Fermetures temporaires d'usines françaises
En attendant, les marchés spéculent sur un éventuel mariage entre GM et Chrysler, même si une union rend pas mal de spécialistes dubitatifs : si à long terme un tel projet pourrait avoir un intérêt stratégique, à court terme il revient à marier deux grands convalescents qui se heurteront à de gros problèmes sociaux et à des besoins en financement colossaux pour leur restructuration. Une telle fusion "serait intéressante seulement si elle sert d'alternative à une pire issue, comme la faillite", a résumé John Casesa, qui dirige l'entreprise de conseil Casesa Shapiro, au micro de Bloomberg TV. Si ce point de vue extrême n'est pas partagé par tous les spécialistes, la méfiance domine largement sur le projet, ce qui explique sans doute en partie la réticence des autorités américaines à intervenir plus avant dans le processus.
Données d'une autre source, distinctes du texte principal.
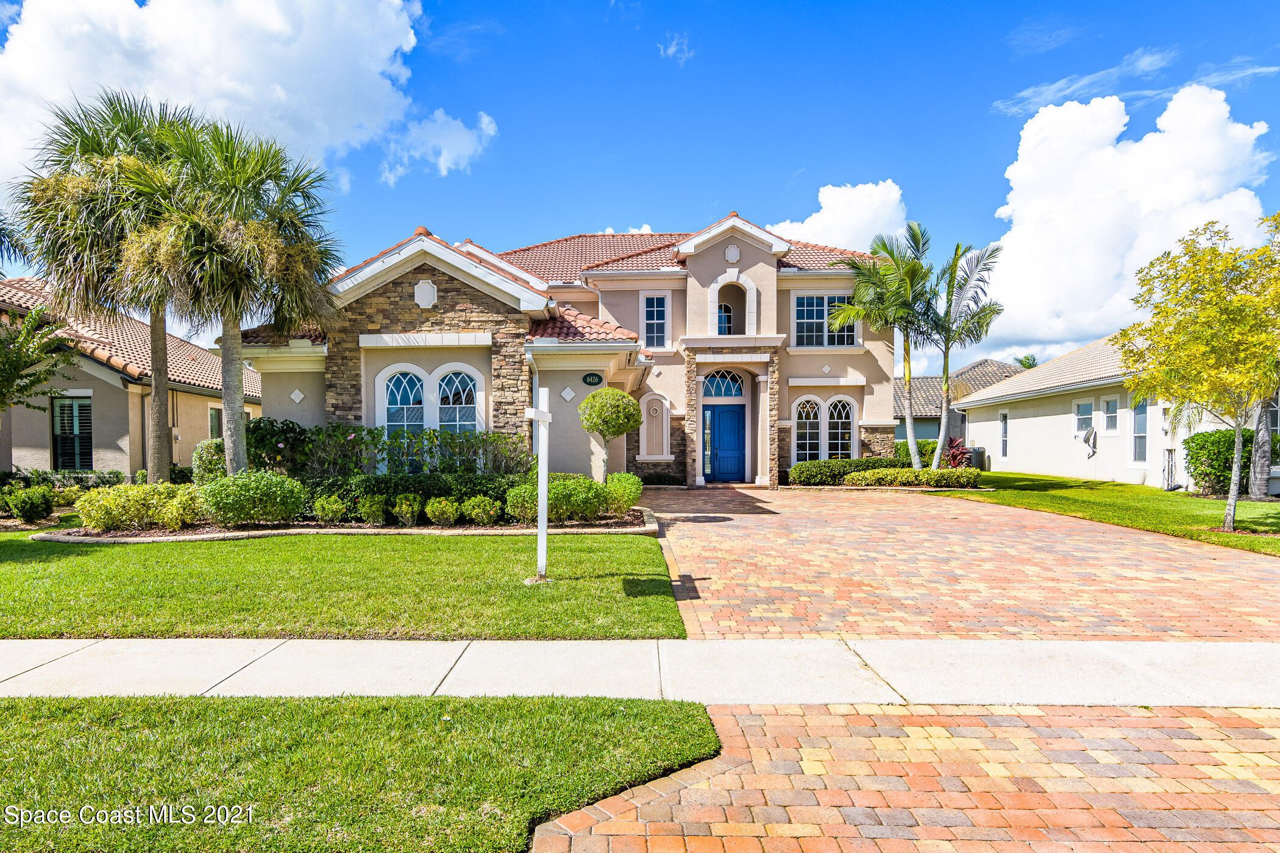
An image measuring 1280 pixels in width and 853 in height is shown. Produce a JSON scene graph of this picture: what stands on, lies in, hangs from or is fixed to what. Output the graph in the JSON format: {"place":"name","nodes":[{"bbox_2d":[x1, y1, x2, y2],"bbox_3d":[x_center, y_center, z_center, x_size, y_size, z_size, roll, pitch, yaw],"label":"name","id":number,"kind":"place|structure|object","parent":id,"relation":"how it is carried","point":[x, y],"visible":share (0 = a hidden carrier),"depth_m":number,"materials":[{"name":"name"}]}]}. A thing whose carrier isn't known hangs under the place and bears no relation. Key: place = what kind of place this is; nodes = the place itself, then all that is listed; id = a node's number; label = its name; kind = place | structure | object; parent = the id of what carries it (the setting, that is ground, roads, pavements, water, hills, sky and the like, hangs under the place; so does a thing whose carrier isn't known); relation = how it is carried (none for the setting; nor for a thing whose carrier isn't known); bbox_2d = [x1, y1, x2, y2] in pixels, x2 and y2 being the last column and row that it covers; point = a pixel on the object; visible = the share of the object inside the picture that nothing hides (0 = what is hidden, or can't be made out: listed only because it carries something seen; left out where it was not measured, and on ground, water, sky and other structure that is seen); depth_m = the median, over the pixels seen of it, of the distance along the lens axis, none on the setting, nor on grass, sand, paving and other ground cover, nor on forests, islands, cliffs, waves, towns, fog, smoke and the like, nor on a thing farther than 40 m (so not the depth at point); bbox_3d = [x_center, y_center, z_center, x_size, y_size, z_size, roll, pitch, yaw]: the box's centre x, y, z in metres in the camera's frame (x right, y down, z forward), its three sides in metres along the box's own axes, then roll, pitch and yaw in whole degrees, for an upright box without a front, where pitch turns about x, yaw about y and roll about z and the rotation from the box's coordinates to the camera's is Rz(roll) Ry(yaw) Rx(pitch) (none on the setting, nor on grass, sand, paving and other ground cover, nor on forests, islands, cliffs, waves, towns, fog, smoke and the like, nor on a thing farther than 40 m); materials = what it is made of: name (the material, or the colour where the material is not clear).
{"place":"outdoors","nodes":[
{"label":"outdoors","id":0,"kind":"place"},
{"bbox_2d":[0,276,259,480],"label":"neighboring house","id":1,"kind":"structure","parent":0,"point":[96,364],"depth_m":19.53,"materials":[{"name":"beige paint"}]},
{"bbox_2d":[50,394,93,471],"bbox_3d":[-13.050,0.177,18.646,1.058,2.090,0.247,0,0,1],"label":"window","id":2,"kind":"structure","parent":1,"relation":"in","point":[69,416],"depth_m":18.66,"materials":[{"name":"black glass"}]},
{"bbox_2d":[208,405,223,440],"bbox_3d":[-10.909,0.137,20.755,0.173,1.487,0.879,0,0,1],"label":"window","id":3,"kind":"structure","parent":1,"relation":"in","point":[214,421],"depth_m":20.86,"materials":[{"name":"glass"}]},
{"bbox_2d":[0,0,430,193],"label":"cloud","id":4,"kind":"structure","parent":0,"point":[156,75],"materials":[{"name":"white"}]},
{"bbox_2d":[0,530,680,641],"label":"lawn","id":5,"kind":"structure","parent":0,"point":[18,598],"materials":[{"name":"green plant"}]},
{"bbox_2d":[40,505,658,541],"bbox_3d":[-4.098,1.623,12.503,9.247,0.230,3.423,0,0,1],"label":"garden bed","id":6,"kind":"object","parent":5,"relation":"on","point":[269,533],"visible":0.38,"depth_m":11.78,"materials":[{"name":"green plant"}]},
{"bbox_2d":[9,85,204,479],"bbox_3d":[-9.658,-2.344,15.272,3.953,7.876,3.960,0,0,1],"label":"palm tree","id":7,"kind":"object","parent":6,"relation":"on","point":[161,444],"visible":0.89,"depth_m":14.60,"materials":[{"name":"plant"}]},
{"bbox_2d":[75,482,204,532],"bbox_3d":[-7.275,1.201,11.972,2.069,0.779,1.256,0,0,1],"label":"shrub","id":8,"kind":"object","parent":6,"relation":"on","point":[119,511],"visible":0.9,"depth_m":11.71,"materials":[{"name":"green plant"}]},
{"bbox_2d":[190,438,226,483],"bbox_3d":[-7.839,0.860,15.002,0.914,1.276,0.937,0,0,1],"label":"shrub","id":9,"kind":"object","parent":6,"relation":"on","point":[206,459],"visible":0.62,"depth_m":14.74,"materials":[{"name":"green plant"}]},
{"bbox_2d":[135,113,340,481],"bbox_3d":[-6.970,-1.930,14.033,3.644,6.808,3.609,0,0,1],"label":"palm tree","id":10,"kind":"object","parent":6,"relation":"on","point":[239,414],"visible":0.96,"depth_m":13.60,"materials":[{"name":"plant"}]},
{"bbox_2d":[196,469,307,526],"bbox_3d":[-5.830,1.098,12.153,1.726,0.912,1.338,0,0,1],"label":"shrub","id":11,"kind":"object","parent":6,"relation":"on","point":[226,486],"visible":0.98,"depth_m":11.84,"materials":[{"name":"green plant"}]},
{"bbox_2d":[243,416,312,475],"bbox_3d":[-6.976,0.653,15.390,1.617,1.634,1.523,0,0,1],"label":"shrub","id":12,"kind":"object","parent":6,"relation":"on","point":[273,434],"visible":0.66,"depth_m":15.07,"materials":[{"name":"green plant"}]},
{"bbox_2d":[312,494,348,522],"bbox_3d":[-4.787,1.310,12.538,0.570,0.501,0.556,0,0,1],"label":"shrub","id":13,"kind":"object","parent":6,"relation":"on","point":[324,503],"visible":0.99,"depth_m":12.41,"materials":[{"name":"green plant"}]},
{"bbox_2d":[358,493,389,524],"bbox_3d":[-4.119,1.309,12.568,0.540,0.532,0.536,0,0,1],"label":"shrub","id":14,"kind":"object","parent":6,"relation":"on","point":[367,511],"visible":0.99,"depth_m":12.44,"materials":[{"name":"green plant"}]},
{"bbox_2d":[393,493,422,526],"bbox_3d":[-3.580,1.312,12.523,0.506,0.530,0.505,0,0,1],"label":"shrub","id":15,"kind":"object","parent":6,"relation":"on","point":[401,511],"visible":0.99,"depth_m":12.40,"materials":[{"name":"green plant"}]},
{"bbox_2d":[305,471,516,520],"bbox_3d":[-3.597,1.158,13.278,4.724,0.754,0.929,0,0,1],"label":"hedge","id":16,"kind":"object","parent":6,"relation":"on","point":[479,491],"visible":0.5,"depth_m":13.03,"materials":[{"name":"green plant"}]},
{"bbox_2d":[301,422,532,477],"bbox_3d":[-4.276,0.745,15.155,4.686,1.591,1.052,0,0,1],"label":"hedge","id":17,"kind":"object","parent":6,"relation":"on","point":[429,451],"visible":0.74,"depth_m":15.03,"materials":[{"name":"green plant"}]},
{"bbox_2d":[425,496,460,526],"bbox_3d":[-3.005,1.329,12.429,0.591,0.488,0.577,0,0,1],"label":"shrub","id":18,"kind":"object","parent":6,"relation":"on","point":[437,513],"visible":0.99,"depth_m":12.28,"materials":[{"name":"green plant"}]},
{"bbox_2d":[464,496,499,525],"bbox_3d":[-2.421,1.319,12.445,0.597,0.498,0.585,0,0,1],"label":"shrub","id":19,"kind":"object","parent":6,"relation":"on","point":[476,511],"visible":0.99,"depth_m":12.30,"materials":[{"name":"green plant"}]},
{"bbox_2d":[504,482,538,522],"bbox_3d":[-1.703,1.204,12.496,0.757,0.665,0.738,0,0,1],"label":"shrub","id":20,"kind":"object","parent":6,"relation":"on","point":[512,496],"visible":0.77,"depth_m":12.31,"materials":[{"name":"green plant"}]},
{"bbox_2d":[577,386,643,482],"bbox_3d":[-0.512,0.382,14.338,1.151,2.140,1.142,0,0,1],"label":"topiary tree","id":21,"kind":"object","parent":6,"relation":"on","point":[617,397],"visible":0.99,"depth_m":14.05,"materials":[{"name":"plant"}]},
{"bbox_2d":[604,472,643,512],"bbox_3d":[-0.324,1.164,13.724,0.829,0.741,0.845,0,0,1],"label":"shrub","id":22,"kind":"object","parent":6,"relation":"on","point":[625,476],"visible":0.79,"depth_m":13.50,"materials":[{"name":"green plant"}]},
{"bbox_2d":[524,387,551,582],"bbox_3d":[-1.034,0.628,8.311,0.229,1.991,0.675,0,0,14],"label":"sign post","id":23,"kind":"object","parent":5,"relation":"on","point":[544,515],"visible":0.99,"depth_m":8.30,"materials":[{"name":"white"}]},
{"bbox_2d":[0,693,723,852],"label":"lawn","id":24,"kind":"structure","parent":0,"point":[69,732],"materials":[{"name":"green plant"}]},
{"bbox_2d":[377,106,498,184],"label":"cloud","id":25,"kind":"structure","parent":0,"point":[442,160],"materials":[{"name":"white"}]},
{"bbox_2d":[216,210,900,488],"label":"house","id":26,"kind":"structure","parent":0,"point":[369,367],"depth_m":19.08,"materials":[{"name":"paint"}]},
{"bbox_2d":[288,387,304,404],"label":"wall ornament","id":27,"kind":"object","parent":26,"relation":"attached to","point":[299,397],"visible":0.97,"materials":[{"name":"white tile"}]},
{"bbox_2d":[379,365,427,437],"bbox_3d":[-4.671,-0.132,16.072,1.084,2.392,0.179,0,0,1],"label":"arched window","id":28,"kind":"structure","parent":26,"relation":"in","point":[412,397],"depth_m":16.07,"materials":[{"name":"glass"}]},
{"bbox_2d":[413,279,437,307],"bbox_3d":[-4.220,-2.608,15.930,0.481,0.650,0.198,0,0,1],"label":"wall ornament","id":29,"kind":"object","parent":26,"relation":"attached to","point":[431,292],"visible":0.97,"depth_m":15.89,"materials":[{"name":"white"}]},
{"bbox_2d":[434,365,480,434],"bbox_3d":[-3.624,-0.110,16.106,1.088,2.462,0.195,0,0,1],"label":"arched window","id":30,"kind":"structure","parent":26,"relation":"in","point":[462,397],"depth_m":16.12,"materials":[{"name":"glass"}]},
{"bbox_2d":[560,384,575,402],"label":"wall ornament","id":31,"kind":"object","parent":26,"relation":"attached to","point":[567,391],"visible":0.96,"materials":[{"name":"white tile"}]},
{"bbox_2d":[581,371,603,386],"bbox_3d":[-0.947,-0.930,16.342,0.507,0.305,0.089,0,0,1],"label":"house number sign","id":32,"kind":"object","parent":26,"relation":"attached to","point":[584,379],"visible":0.96,"depth_m":16.31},
{"bbox_2d":[641,293,669,349],"bbox_3d":[0.409,-2.786,21.496,0.699,1.821,0.306,0,0,1],"label":"window","id":33,"kind":"structure","parent":26,"relation":"in","point":[647,322],"depth_m":21.52,"materials":[{"name":"glass"}]},
{"bbox_2d":[638,392,672,459],"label":"niche","id":34,"kind":"structure","parent":26,"relation":"in","point":[645,446],"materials":[{"name":"beige paint"}]},
{"bbox_2d":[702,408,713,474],"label":"sidelight window","id":35,"kind":"structure","parent":26,"relation":"in","point":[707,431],"depth_m":21.35,"materials":[{"name":"glass"}]},
{"bbox_2d":[700,369,746,399],"bbox_3d":[2.192,-1.149,21.911,1.503,1.039,0.146,0,0,1],"label":"arched window","id":36,"kind":"structure","parent":26,"relation":"in","point":[710,391],"depth_m":21.93,"materials":[{"name":"blue glass"}]},
{"bbox_2d":[703,402,745,482],"bbox_3d":[2.307,0.590,22.154,1.455,2.242,0.159,0,0,1],"label":"front door","id":37,"kind":"structure","parent":26,"relation":"in","point":[732,431],"depth_m":22.07,"materials":[{"name":"blue"}]},
{"bbox_2d":[716,300,733,334],"bbox_3d":[2.213,-2.874,22.058,0.740,1.207,0.307,0,0,1],"label":"arched window","id":38,"kind":"structure","parent":26,"relation":"in","point":[725,312],"depth_m":22.04,"materials":[{"name":"blue glass"}]},
{"bbox_2d":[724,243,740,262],"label":"ornament","id":39,"kind":"object","parent":26,"relation":"attached to","point":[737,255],"visible":0.97,"depth_m":20.18,"materials":[{"name":"white"}]},
{"bbox_2d":[714,278,750,334],"bbox_3d":[2.496,-3.064,21.698,1.237,1.851,0.653,0,0,1],"label":"arched opening","id":40,"kind":"object","parent":26,"relation":"in","point":[740,322],"visible":0.66,"depth_m":21.82,"materials":[{"name":"beige paint"}]},
{"bbox_2d":[791,395,823,462],"bbox_3d":[4.468,0.119,21.553,0.990,2.121,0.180,0,0,1],"label":"arched window","id":41,"kind":"structure","parent":26,"relation":"in","point":[807,439],"depth_m":21.54,"materials":[{"name":"white glass"}]},
{"bbox_2d":[792,293,858,346],"bbox_3d":[5.060,-2.915,22.175,1.890,1.711,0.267,0,0,1],"label":"window","id":42,"kind":"structure","parent":26,"relation":"in","point":[812,309],"depth_m":22.19,"materials":[{"name":"glass"}]},
{"bbox_2d":[824,395,855,458],"bbox_3d":[5.268,0.113,21.542,1.053,2.132,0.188,0,0,1],"label":"arched window","id":43,"kind":"structure","parent":26,"relation":"in","point":[842,419],"depth_m":21.54,"materials":[{"name":"white glass"}]},
{"bbox_2d":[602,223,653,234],"label":"cloud","id":44,"kind":"structure","parent":0,"point":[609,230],"materials":[{"name":"white"}]},
{"bbox_2d":[0,637,1279,707],"label":"sidewalk","id":45,"kind":"structure","parent":0,"point":[817,643],"materials":[{"name":"concrete"}]},
{"bbox_2d":[0,0,1279,374],"label":"sky","id":46,"kind":"structure","parent":0,"point":[642,195],"materials":[{"name":"blue"}]},
{"bbox_2d":[657,33,692,62],"label":"cloud","id":47,"kind":"structure","parent":0,"point":[672,50],"materials":[{"name":"white"}]},
{"bbox_2d":[769,181,908,252],"label":"cloud","id":48,"kind":"structure","parent":0,"point":[822,239],"materials":[{"name":"white"}]},
{"bbox_2d":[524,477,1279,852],"label":"brick driveway","id":49,"kind":"structure","parent":0,"point":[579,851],"materials":[{"name":"red brick"}]},
{"bbox_2d":[896,359,1022,446],"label":"neighboring house","id":50,"kind":"structure","parent":0,"point":[980,364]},
{"bbox_2d":[929,469,1279,557],"label":"lawn","id":51,"kind":"structure","parent":0,"point":[1216,503],"materials":[{"name":"green plant"}]},
{"bbox_2d":[923,231,1003,470],"bbox_3d":[8.592,-1.869,22.201,2.659,6.865,2.739,0,0,1],"label":"palm tree","id":52,"kind":"object","parent":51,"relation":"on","point":[952,267],"visible":0.93,"depth_m":21.95,"materials":[{"name":"plant"}]},
{"bbox_2d":[966,446,985,469],"bbox_3d":[11.551,1.198,28.041,0.678,0.921,0.729,0,0,1],"label":"air conditioner","id":53,"kind":"object","parent":51,"relation":"on","point":[977,461],"visible":0.53,"depth_m":27.74,"materials":[{"name":"metal"}]},
{"bbox_2d":[1116,215,1279,532],"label":"tree","id":54,"kind":"object","parent":51,"relation":"on","point":[1238,434],"visible":0.99,"depth_m":11.56,"materials":[{"name":"plant"}]},
{"bbox_2d":[1184,427,1252,493],"bbox_3d":[12.785,0.791,17.718,1.507,1.462,1.541,0,0,1],"label":"shrub","id":55,"kind":"object","parent":51,"relation":"on","point":[1216,444],"visible":0.71,"depth_m":17.42,"materials":[{"name":"green plant"}]},
{"bbox_2d":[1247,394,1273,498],"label":"tree trunk","id":56,"kind":"object","parent":51,"relation":"on","point":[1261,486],"visible":0.5,"materials":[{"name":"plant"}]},
{"bbox_2d":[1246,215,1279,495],"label":"tree","id":57,"kind":"object","parent":51,"relation":"on","point":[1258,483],"visible":0.64,"depth_m":15.45,"materials":[{"name":"plant"}]},
{"bbox_2d":[953,334,1279,491],"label":"neighboring house","id":58,"kind":"structure","parent":0,"point":[1027,459],"depth_m":24.38,"materials":[{"name":"white paint"}]},
{"bbox_2d":[999,410,1009,459],"bbox_3d":[12.262,0.327,27.048,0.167,1.833,0.725,0,0,1],"label":"window","id":59,"kind":"structure","parent":58,"relation":"in","point":[1002,416],"depth_m":27.20,"materials":[{"name":"white"}]},
{"bbox_2d":[1073,398,1094,437],"bbox_3d":[12.496,-0.218,22.633,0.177,1.196,0.951,0,0,1],"label":"window","id":60,"kind":"structure","parent":58,"relation":"in","point":[1088,409],"depth_m":22.77,"materials":[{"name":"white glass"}]},
{"bbox_2d":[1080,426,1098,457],"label":"satellite dish","id":61,"kind":"object","parent":58,"relation":"attached to","point":[1085,439],"visible":0.99,"depth_m":23.13,"materials":[{"name":"grey metal"}]},
{"bbox_2d":[1102,395,1119,433],"bbox_3d":[12.528,-0.278,21.394,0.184,1.158,0.686,0,0,1],"label":"window","id":62,"kind":"structure","parent":58,"relation":"in","point":[1113,414],"depth_m":21.51,"materials":[{"name":"white glass"}]},
{"bbox_2d":[1130,397,1148,465],"bbox_3d":[12.821,0.090,20.572,0.162,2.027,0.976,0,0,1],"label":"window","id":63,"kind":"structure","parent":58,"relation":"in","point":[1138,431],"depth_m":20.80,"materials":[{"name":"glass"}]},
{"bbox_2d":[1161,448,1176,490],"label":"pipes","id":64,"kind":"object","parent":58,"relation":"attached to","point":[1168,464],"visible":0.92,"depth_m":19.01,"materials":[{"name":"metal"}]},
{"bbox_2d":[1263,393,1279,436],"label":"window","id":65,"kind":"structure","parent":58,"relation":"in","point":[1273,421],"depth_m":16.94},
{"bbox_2d":[974,82,1278,362],"label":"cloud","id":66,"kind":"structure","parent":0,"point":[1105,153],"materials":[{"name":"white"}]},
{"bbox_2d":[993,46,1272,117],"label":"cloud","id":67,"kind":"structure","parent":0,"point":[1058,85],"materials":[{"name":"white"}]},
{"label":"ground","id":68,"kind":"structure","parent":0},
{"bbox_2d":[4,485,56,523],"bbox_3d":[-10.030,1.320,13.320,0.725,0.630,0.689,0,0,1],"label":"shrub","id":69,"kind":"object","parent":68,"relation":"on","point":[36,508],"visible":1,"depth_m":13.17,"materials":[{"name":"green plant"}]},
{"bbox_2d":[0,301,81,413],"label":"tree","id":70,"kind":"object","parent":68,"relation":"on","point":[13,367],"visible":0.99,"depth_m":14.71,"materials":[{"name":"plant"}]},
{"bbox_2d":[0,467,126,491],"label":"shrub","id":71,"kind":"object","parent":68,"relation":"on","point":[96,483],"visible":0.56,"depth_m":16.82,"materials":[{"name":"green plant"}]},
{"bbox_2d":[787,457,908,486],"bbox_3d":[5.618,1.211,20.967,3.745,0.789,1.020,0,0,1],"label":"hedge","id":72,"kind":"object","parent":68,"relation":"on","point":[817,469],"visible":0.64,"depth_m":20.71,"materials":[{"name":"green plant"}]},
{"bbox_2d":[831,222,938,469],"bbox_3d":[6.705,-1.861,21.713,3.158,6.998,3.140,0,0,1],"label":"palm tree","id":73,"kind":"object","parent":68,"relation":"on","point":[918,461],"visible":0.96,"depth_m":21.47,"materials":[{"name":"green plant"}]},
{"bbox_2d":[840,466,983,488],"bbox_3d":[6.776,1.332,19.872,3.683,0.556,1.023,0,0,1],"label":"hedge","id":74,"kind":"object","parent":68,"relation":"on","point":[867,473],"visible":0.93,"depth_m":19.65,"materials":[{"name":"green plant"}]},
{"bbox_2d":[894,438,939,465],"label":"shrub","id":75,"kind":"object","parent":68,"relation":"on","point":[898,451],"visible":0.37,"depth_m":27.59,"materials":[{"name":"green plant"}]},
{"bbox_2d":[939,435,972,468],"bbox_3d":[9.390,0.958,24.158,1.277,1.301,1.291,0,0,1],"label":"red plant","id":76,"kind":"object","parent":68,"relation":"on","point":[960,453],"visible":0.66,"depth_m":24.04,"materials":[{"name":"red plant"}]},
{"bbox_2d":[1013,353,1038,369],"label":"tree","id":77,"kind":"object","parent":68,"relation":"on","point":[1023,364],"visible":0.15,"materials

La débâcle d'octobre aux Etats-Unis n'a pas de quoi rendre optimiste sur les marchés européens, dont les statistiques globales seront disponibles au milieu du mois. En septembre, l'ACEA, l'organisation qui regroupe les constructeurs européens, avait fait état d'immatriculations de véhicules particuliers en baisse de 8,2% sur le continent par rapport à septembre 2007, portant le reflux sur neuf mois à 4,4%. Tous les pays européens ne sont pas aussi avancés dans la crise que les Etats-Unis, mais les constructeurs du vieux continent savent d'ores et déjà que le dernier trimestre 2008 sera particulièrement éprouvant pour eux. Les économies les plus fragilisées affichent déjà des statistiques alarmantes. Ainsi en Grande-Bretagne, les immatriculations ont chuté de 7,5% sur les neuf premiers mois de l'année. Et que dire de l'Espagne, en fin de "miracle économique", où les ventes de voitures neuves ont plongé de 22% sur la période? En France, où le marché résiste mieux, Renault et Peugeot ont annoncé le mois dernier des mesures d'arrêt temporaire sur certaines lignes de production, de façon à tenter d'écouler les stocks.